[DATA SECTION start]
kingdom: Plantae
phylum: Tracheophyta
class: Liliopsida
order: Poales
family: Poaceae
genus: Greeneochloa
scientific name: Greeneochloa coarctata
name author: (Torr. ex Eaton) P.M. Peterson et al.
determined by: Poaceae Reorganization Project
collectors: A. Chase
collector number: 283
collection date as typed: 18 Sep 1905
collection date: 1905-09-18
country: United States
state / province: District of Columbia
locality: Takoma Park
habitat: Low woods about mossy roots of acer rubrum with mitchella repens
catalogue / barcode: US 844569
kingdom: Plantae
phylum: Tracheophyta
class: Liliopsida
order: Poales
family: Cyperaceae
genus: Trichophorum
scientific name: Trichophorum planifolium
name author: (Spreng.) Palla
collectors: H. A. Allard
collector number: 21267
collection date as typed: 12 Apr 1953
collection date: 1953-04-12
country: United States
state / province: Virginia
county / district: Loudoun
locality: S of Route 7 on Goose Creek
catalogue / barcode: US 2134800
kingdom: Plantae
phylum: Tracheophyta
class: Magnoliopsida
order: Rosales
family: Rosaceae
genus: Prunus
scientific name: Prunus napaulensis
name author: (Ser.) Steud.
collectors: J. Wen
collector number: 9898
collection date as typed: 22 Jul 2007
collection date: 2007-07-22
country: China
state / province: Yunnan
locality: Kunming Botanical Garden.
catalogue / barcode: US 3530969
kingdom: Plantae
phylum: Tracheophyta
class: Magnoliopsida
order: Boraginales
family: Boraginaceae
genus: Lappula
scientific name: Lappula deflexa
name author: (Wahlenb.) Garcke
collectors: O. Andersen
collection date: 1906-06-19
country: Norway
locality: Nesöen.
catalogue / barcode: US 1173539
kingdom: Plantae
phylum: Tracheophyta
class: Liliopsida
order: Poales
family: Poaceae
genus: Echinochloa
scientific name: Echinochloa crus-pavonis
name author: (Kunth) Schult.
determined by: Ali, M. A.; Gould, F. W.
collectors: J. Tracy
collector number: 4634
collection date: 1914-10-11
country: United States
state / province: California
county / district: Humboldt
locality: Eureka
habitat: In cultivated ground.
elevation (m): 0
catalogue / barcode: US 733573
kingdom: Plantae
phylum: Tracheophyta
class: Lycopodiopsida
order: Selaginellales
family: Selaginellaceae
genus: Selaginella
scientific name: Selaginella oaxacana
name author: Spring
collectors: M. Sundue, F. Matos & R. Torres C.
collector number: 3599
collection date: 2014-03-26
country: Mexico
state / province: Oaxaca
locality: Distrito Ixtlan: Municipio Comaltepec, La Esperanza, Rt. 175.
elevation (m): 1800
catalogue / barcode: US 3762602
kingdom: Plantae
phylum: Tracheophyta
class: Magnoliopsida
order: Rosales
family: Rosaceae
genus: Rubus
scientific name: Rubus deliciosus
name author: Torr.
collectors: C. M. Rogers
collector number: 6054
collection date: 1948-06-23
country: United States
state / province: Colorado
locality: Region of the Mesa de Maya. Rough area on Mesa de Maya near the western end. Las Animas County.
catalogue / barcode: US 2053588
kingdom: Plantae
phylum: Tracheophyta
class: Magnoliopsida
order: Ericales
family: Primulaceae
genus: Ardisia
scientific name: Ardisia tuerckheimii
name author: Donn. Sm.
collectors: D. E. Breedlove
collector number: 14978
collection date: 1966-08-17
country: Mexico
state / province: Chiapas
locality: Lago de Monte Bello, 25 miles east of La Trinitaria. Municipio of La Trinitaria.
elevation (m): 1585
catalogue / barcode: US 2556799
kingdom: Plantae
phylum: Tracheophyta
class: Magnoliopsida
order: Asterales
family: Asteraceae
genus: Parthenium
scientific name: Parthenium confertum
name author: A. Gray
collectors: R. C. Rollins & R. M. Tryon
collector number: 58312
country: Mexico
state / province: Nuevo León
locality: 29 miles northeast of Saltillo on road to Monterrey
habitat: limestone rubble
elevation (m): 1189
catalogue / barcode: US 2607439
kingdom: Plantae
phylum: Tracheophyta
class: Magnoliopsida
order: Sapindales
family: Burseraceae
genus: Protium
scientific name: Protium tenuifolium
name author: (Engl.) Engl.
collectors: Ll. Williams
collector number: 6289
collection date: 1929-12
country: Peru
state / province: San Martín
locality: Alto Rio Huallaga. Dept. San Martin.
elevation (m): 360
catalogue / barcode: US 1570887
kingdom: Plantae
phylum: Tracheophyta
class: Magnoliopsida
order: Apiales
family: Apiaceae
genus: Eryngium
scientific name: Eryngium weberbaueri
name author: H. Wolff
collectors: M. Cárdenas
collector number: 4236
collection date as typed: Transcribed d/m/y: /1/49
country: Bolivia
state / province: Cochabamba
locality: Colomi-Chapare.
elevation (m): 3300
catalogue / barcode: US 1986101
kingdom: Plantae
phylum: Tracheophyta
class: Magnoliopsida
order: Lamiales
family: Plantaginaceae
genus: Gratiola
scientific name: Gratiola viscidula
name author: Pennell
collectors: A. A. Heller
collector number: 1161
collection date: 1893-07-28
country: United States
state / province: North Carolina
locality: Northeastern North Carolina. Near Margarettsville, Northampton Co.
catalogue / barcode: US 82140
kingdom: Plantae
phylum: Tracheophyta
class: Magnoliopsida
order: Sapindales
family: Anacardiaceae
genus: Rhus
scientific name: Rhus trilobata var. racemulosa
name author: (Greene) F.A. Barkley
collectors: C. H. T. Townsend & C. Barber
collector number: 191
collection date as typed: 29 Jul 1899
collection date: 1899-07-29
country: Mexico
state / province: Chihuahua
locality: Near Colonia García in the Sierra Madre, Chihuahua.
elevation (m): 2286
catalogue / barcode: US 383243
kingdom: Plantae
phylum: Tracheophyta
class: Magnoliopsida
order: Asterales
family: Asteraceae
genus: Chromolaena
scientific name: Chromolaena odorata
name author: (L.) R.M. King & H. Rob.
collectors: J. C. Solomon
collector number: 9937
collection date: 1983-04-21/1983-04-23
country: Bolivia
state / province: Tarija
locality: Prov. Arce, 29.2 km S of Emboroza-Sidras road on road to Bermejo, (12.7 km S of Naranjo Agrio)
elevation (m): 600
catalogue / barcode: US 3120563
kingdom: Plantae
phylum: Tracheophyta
[DATA SECTION end]
TASK OBJECTIVE:
In the items, rewrite the lines between the one holding "state / province: Oaxaca" and the one holding "name author: Donn. Sm.", inclusive, putting "site" wherever "locality" appears and leaving everything else as it is. Give only those lines.

ANSWER:
state / province: Oaxaca
site: Distrito Ixtlan: Municipio Comaltepec, La Esperanza, Rt. 175.
elevation (m): 1800
catalogue / barcode: US 3762602
kingdom: Plantae
phylum: Tracheophyta
class: Magnoliopsida
order: Rosales
family: Rosaceae
genus: Rubus
scientific name: Rubus deliciosus
name author: Torr.
collectors: C. M. Rogers
collector number: 6054
collection date: 1948-06-23
country: United States
state / province: Colorado
site: Region of the Mesa de Maya. Rough area on Mesa de Maya near the western end. Las Animas County.
catalogue / barcode: US 2053588
kingdom: Plantae
phylum: Tracheophyta
class: Magnoliopsida
order: Ericales
family: Primulaceae
genus: Ardisia
scientific name: Ardisia tuerckheimii
name author: Donn. Sm.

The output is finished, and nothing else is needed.